I'm sure she is a nice person but she is a hack.  3 of the 5 portfolio images she is using are Lynda.com lesson files that she doesn't have licensing rights to be using.  She basically took a Lynda.com course and made a video reiterating what she learned.  It is sort of 2nd hand knowledge from someone with an obvious thin understanding of retouching (or she wouldn't be doing what she is doing).

Tutorial: Photoshop CS4 Portrait Retouching Essential Training

Here is the course she took.  It is phenomenal.  It is taught by Chris Orwig.

As for retouching, if you can tell something was retouched, it is a FAIL.  Many people said they do not like retouching, that it looks fake, but that is just bad retouching.  Good retouching is invisible and you will just think that the people have really nice skin, bright eyes, nice teeth, etc.

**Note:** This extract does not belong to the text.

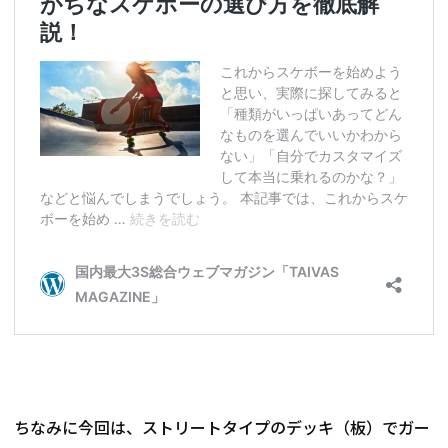
ちなみに今回は、ストリートタイプのデッキ（板）でガー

The book 'Skin' by Lee Varis is a good resource too.  When you build up some chops, check out Retouch Pro's video tutorials on Youtube--any retouching video by Chris Tarantino.  He doesn't blur his skin at all.  He uses the old school clone stamp tool at a very small size (3 pixels or so) and a dodge and burn softlight layer to even out tones and remove blemishes and unwanted lines.  It takes a large time investment to use his method, but it is a high-end retouching method that looks flawless.

Check out Amy Dresser's site for inspiration too.  She is a rock star retoucher of sorts.  If you put your cursor over some of the images you can see the 'before' and 'after'.

http://amydresser.com/beauty.html


Good luck!


----------